---------- Material supplied
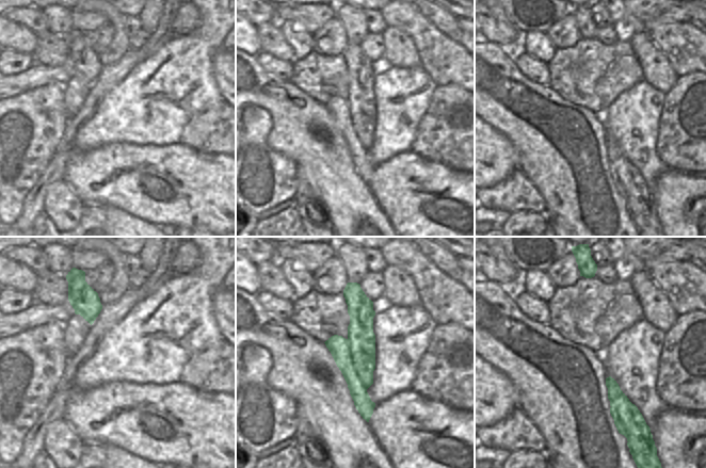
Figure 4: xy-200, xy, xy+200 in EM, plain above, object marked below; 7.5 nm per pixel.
The arms are 150, 200, 200 nm wide. Cut at (516, 139) of figure 2. A second cell is stuck on.

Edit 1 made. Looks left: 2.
Look: overview.

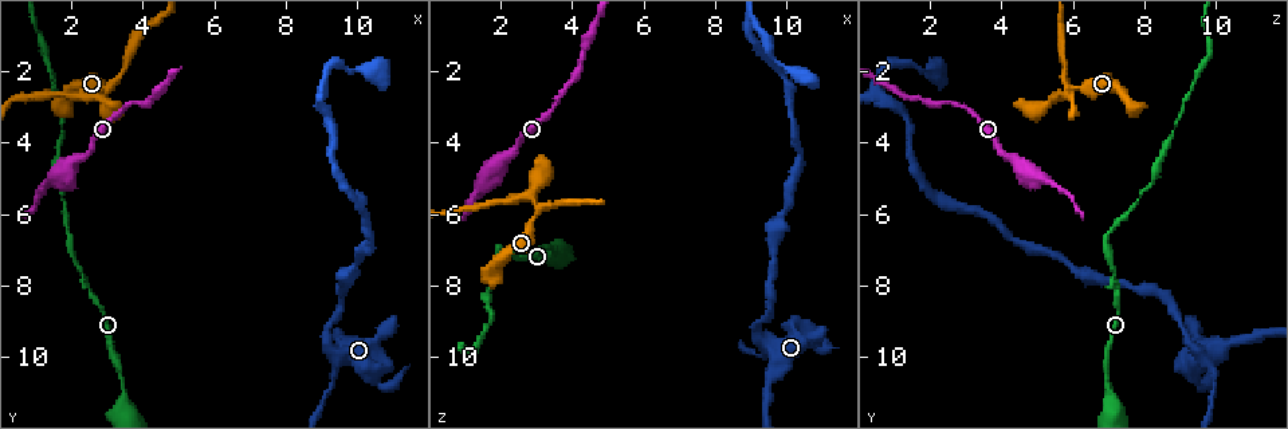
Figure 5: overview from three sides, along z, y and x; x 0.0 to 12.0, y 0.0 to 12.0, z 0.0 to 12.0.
Abrupt turn. Look: 3d 3.5 µm at (3.0, 2.4, 6.0).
--------------------
**About this exercise**
The data above must be written out again word for word, without its pictures.

**Your solution**
Figure 4: xy-200, xy, xy+200 in EM, plain above, object marked below; 7.5 nm per pixel.
The arms are 150, 200, 200 nm wide. Cut at (516, 139) of figure 2. A second cell is stuck on.

Edit 1 made. Looks left: 2.
Look: overview.

Figure 5: overview from three sides, along z, y and x; x 0.0 to 12.0, y 0.0 to 12.0, z 0.0 to 12.0.
Abrupt turn. Look: 3d 3.5 µm at (3.0, 2.4, 6.0).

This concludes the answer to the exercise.